[Document layout analysis data]

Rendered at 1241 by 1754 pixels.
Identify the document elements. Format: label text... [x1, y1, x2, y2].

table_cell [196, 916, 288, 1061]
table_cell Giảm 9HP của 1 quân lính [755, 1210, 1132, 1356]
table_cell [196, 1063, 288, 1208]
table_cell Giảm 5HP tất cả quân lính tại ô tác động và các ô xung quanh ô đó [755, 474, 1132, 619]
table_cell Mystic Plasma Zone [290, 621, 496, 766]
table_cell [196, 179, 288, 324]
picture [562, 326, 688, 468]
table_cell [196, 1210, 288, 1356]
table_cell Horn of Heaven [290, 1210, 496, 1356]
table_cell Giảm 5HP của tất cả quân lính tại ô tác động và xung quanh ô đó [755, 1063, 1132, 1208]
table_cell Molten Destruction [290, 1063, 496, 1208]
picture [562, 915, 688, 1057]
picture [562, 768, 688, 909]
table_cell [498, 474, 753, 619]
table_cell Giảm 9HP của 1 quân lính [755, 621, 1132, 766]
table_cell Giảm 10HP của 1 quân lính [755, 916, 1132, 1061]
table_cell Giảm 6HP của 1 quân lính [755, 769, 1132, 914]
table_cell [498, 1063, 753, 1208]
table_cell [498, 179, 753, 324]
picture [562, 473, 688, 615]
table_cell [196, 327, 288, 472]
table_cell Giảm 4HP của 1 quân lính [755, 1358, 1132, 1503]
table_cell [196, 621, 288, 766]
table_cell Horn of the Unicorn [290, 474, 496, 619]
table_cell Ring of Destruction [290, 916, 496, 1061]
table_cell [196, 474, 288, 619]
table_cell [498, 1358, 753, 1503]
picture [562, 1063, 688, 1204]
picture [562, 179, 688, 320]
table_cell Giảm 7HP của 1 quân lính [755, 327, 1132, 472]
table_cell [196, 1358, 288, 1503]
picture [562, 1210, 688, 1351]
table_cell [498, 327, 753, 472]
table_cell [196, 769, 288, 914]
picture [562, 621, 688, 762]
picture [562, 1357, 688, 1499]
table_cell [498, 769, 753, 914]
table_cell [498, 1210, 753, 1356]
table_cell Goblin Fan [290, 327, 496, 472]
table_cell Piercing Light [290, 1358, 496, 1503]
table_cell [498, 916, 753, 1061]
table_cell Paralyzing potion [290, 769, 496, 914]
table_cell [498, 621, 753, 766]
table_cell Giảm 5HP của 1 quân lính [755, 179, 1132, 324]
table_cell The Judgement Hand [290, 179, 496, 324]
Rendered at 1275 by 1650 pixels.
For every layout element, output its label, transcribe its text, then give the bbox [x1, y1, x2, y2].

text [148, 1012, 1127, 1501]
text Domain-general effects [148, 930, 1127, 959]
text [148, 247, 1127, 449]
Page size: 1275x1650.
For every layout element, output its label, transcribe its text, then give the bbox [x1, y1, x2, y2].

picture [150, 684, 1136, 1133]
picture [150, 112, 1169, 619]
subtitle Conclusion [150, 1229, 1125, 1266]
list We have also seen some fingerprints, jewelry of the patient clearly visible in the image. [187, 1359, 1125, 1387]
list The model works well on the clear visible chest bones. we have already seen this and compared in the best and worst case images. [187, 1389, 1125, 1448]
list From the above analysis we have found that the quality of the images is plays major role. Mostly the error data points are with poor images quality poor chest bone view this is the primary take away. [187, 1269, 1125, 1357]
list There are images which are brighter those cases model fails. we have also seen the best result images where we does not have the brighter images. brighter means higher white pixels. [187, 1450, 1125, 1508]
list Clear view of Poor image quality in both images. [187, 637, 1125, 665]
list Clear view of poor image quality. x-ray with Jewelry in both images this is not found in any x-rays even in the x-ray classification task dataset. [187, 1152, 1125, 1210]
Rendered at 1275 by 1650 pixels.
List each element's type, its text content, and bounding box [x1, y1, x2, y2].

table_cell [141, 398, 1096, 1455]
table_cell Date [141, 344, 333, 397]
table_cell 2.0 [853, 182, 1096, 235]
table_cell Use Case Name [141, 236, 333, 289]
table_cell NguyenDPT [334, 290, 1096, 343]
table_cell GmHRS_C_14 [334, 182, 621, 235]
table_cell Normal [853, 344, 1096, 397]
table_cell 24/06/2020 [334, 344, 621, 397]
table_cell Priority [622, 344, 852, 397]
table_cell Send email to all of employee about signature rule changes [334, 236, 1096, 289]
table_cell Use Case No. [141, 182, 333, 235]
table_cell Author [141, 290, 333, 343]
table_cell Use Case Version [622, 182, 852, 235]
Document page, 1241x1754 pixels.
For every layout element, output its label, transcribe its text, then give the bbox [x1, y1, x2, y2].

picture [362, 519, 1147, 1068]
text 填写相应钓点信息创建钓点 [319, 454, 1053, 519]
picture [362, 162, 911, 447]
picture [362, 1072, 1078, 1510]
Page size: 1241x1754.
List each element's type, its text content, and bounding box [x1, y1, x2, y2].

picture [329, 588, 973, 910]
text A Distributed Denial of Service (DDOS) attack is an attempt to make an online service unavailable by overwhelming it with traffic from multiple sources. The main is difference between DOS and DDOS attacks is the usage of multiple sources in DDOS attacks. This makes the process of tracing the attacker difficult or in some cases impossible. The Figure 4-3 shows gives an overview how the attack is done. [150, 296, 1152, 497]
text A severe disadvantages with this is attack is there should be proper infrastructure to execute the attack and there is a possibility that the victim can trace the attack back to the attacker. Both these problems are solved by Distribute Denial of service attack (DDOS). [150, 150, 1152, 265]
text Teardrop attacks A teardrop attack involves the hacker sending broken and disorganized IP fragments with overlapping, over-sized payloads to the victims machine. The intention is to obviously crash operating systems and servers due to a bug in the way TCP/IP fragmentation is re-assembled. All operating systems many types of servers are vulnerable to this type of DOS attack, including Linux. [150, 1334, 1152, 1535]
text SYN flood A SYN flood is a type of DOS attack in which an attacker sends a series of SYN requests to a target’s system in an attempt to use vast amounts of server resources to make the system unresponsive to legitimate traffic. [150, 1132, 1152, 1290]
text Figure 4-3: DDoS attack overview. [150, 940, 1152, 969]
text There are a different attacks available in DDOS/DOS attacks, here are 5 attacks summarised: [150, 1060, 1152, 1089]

** EXERCISE DESCRIPTION **
Retype all of the records so that every line matches the original exactly.

** YOUR SOLUTION **
Rendered at 1241 by 1754 pixels.
Identify the document elements. Format: label text... [x1, y1, x2, y2].

table_cell [196, 916, 288, 1061]
table_cell Giảm 9HP của 1 quân lính [755, 1210, 1132, 1356]
table_cell [196, 1063, 288, 1208]
table_cell Giảm 5HP tất cả quân lính tại ô tác động và các ô xung quanh ô đó [755, 474, 1132, 619]
table_cell Mystic Plasma Zone [290, 621, 496, 766]
table_cell [196, 179, 288, 324]
picture [562, 326, 688, 468]
table_cell [196, 1210, 288, 1356]
table_cell Horn of Heaven [290, 1210, 496, 1356]
table_cell Giảm 5HP của tất cả quân lính tại ô tác động và xung quanh ô đó [755, 1063, 1132, 1208]
table_cell Molten Destruction [290, 1063, 496, 1208]
picture [562, 915, 688, 1057]
picture [562, 768, 688, 909]
table_cell [498, 474, 753, 619]
table_cell Giảm 9HP của 1 quân lính [755, 621, 1132, 766]
table_cell Giảm 10HP của 1 quân lính [755, 916, 1132, 1061]
table_cell Giảm 6HP của 1 quân lính [755, 769, 1132, 914]
table_cell [498, 1063, 753, 1208]
table_cell [498, 179, 753, 324]
picture [562, 473, 688, 615]
table_cell [196, 327, 288, 472]
table_cell Giảm 4HP của 1 quân lính [755, 1358, 1132, 1503]
table_cell [196, 621, 288, 766]
table_cell Horn of the Unicorn [290, 474, 496, 619]
table_cell Ring of Destruction [290, 916, 496, 1061]
table_cell [196, 474, 288, 619]
table_cell [498, 1358, 753, 1503]
picture [562, 1063, 688, 1204]
picture [562, 179, 688, 320]
table_cell Giảm 7HP của 1 quân lính [755, 327, 1132, 472]
table_cell [196, 1358, 288, 1503]
picture [562, 1210, 688, 1351]
table_cell [498, 327, 753, 472]
table_cell [196, 769, 288, 914]
picture [562, 621, 688, 762]
picture [562, 1357, 688, 1499]
table_cell [498, 769, 753, 914]
table_cell [498, 1210, 753, 1356]
table_cell Goblin Fan [290, 327, 496, 472]
table_cell Piercing Light [290, 1358, 496, 1503]
table_cell [498, 916, 753, 1061]
table_cell Paralyzing potion [290, 769, 496, 914]
table_cell [498, 621, 753, 766]
table_cell Giảm 5HP của 1 quân lính [755, 179, 1132, 324]
table_cell The Judgement Hand [290, 179, 496, 324]
Rendered at 1275 by 1650 pixels.
For every layout element, output its label, transcribe its text, then give the bbox [x1, y1, x2, y2].

text [148, 1012, 1127, 1501]
text Domain-general effects [148, 930, 1127, 959]
text [148, 247, 1127, 449]
Page size: 1275x1650.
For every layout element, output its label, transcribe its text, then give the bbox [x1, y1, x2, y2].

picture [150, 684, 1136, 1133]
picture [150, 112, 1169, 619]
subtitle Conclusion [150, 1229, 1125, 1266]
list We have also seen some fingerprints, jewelry of the patient clearly visible in the image. [187, 1359, 1125, 1387]
list The model works well on the clear visible chest bones. we have already seen this and compared in the best and worst case images. [187, 1389, 1125, 1448]
list From the above analysis we have found that the quality of the images is plays major role. Mostly the error data points are with poor images quality poor chest bone view this is the primary take away. [187, 1269, 1125, 1357]
list There are images which are brighter those cases model fails. we have also seen the best result images where we does not have the brighter images. brighter means higher white pixels. [187, 1450, 1125, 1508]
list Clear view of Poor image quality in both images. [187, 637, 1125, 665]
list Clear view of poor image quality. x-ray with Jewelry in both images this is not found in any x-rays even in the x-ray classification task dataset. [187, 1152, 1125, 1210]
Rendered at 1275 by 1650 pixels.
List each element's type, its text content, and bounding box [x1, y1, x2, y2].

table_cell [141, 398, 1096, 1455]
table_cell Date [141, 344, 333, 397]
table_cell 2.0 [853, 182, 1096, 235]
table_cell Use Case Name [141, 236, 333, 289]
table_cell NguyenDPT [334, 290, 1096, 343]
table_cell GmHRS_C_14 [334, 182, 621, 235]
table_cell Normal [853, 344, 1096, 397]
table_cell 24/06/2020 [334, 344, 621, 397]
table_cell Priority [622, 344, 852, 397]
table_cell Send email to all of employee about signature rule changes [334, 236, 1096, 289]
table_cell Use Case No. [141, 182, 333, 235]
table_cell Author [141, 290, 333, 343]
table_cell Use Case Version [622, 182, 852, 235]
Document page, 1241x1754 pixels.
For every layout element, output its label, transcribe its text, then give the bbox [x1, y1, x2, y2].

picture [362, 519, 1147, 1068]
text 填写相应钓点信息创建钓点 [319, 454, 1053, 519]
picture [362, 162, 911, 447]
picture [362, 1072, 1078, 1510]
Page size: 1241x1754.
List each element's type, its text content, and bounding box [x1, y1, x2, y2].

picture [329, 588, 973, 910]
text A Distributed Denial of Service (DDOS) attack is an attempt to make an online service unavailable by overwhelming it with traffic from multiple sources. The main is difference between DOS and DDOS attacks is the usage of multiple sources in DDOS attacks. This makes the process of tracing the attacker difficult or in some cases impossible. The Figure 4-3 shows gives an overview how the attack is done. [150, 296, 1152, 497]
text A severe disadvantages with this is attack is there should be proper infrastructure to execute the attack and there is a possibility that the victim can trace the attack back to the attacker. Both these problems are solved by Distribute Denial of service attack (DDOS). [150, 150, 1152, 265]
text Teardrop attacks A teardrop attack involves the hacker sending broken and disorganized IP fragments with overlapping, over-sized payloads to the victims machine. The intention is to obviously crash operating systems and servers due to a bug in the way TCP/IP fragmentation is re-assembled. All operating systems many types of servers are vulnerable to this type of DOS attack, including Linux. [150, 1334, 1152, 1535]
text SYN flood A SYN flood is a type of DOS attack in which an attacker sends a series of SYN requests to a target’s system in an attempt to use vast amounts of server resources to make the system unresponsive to legitimate traffic. [150, 1132, 1152, 1290]
text Figure 4-3: DDoS attack overview. [150, 940, 1152, 969]
text There are a different attacks available in DDOS/DOS attacks, here are 5 attacks summarised: [150, 1060, 1152, 1089]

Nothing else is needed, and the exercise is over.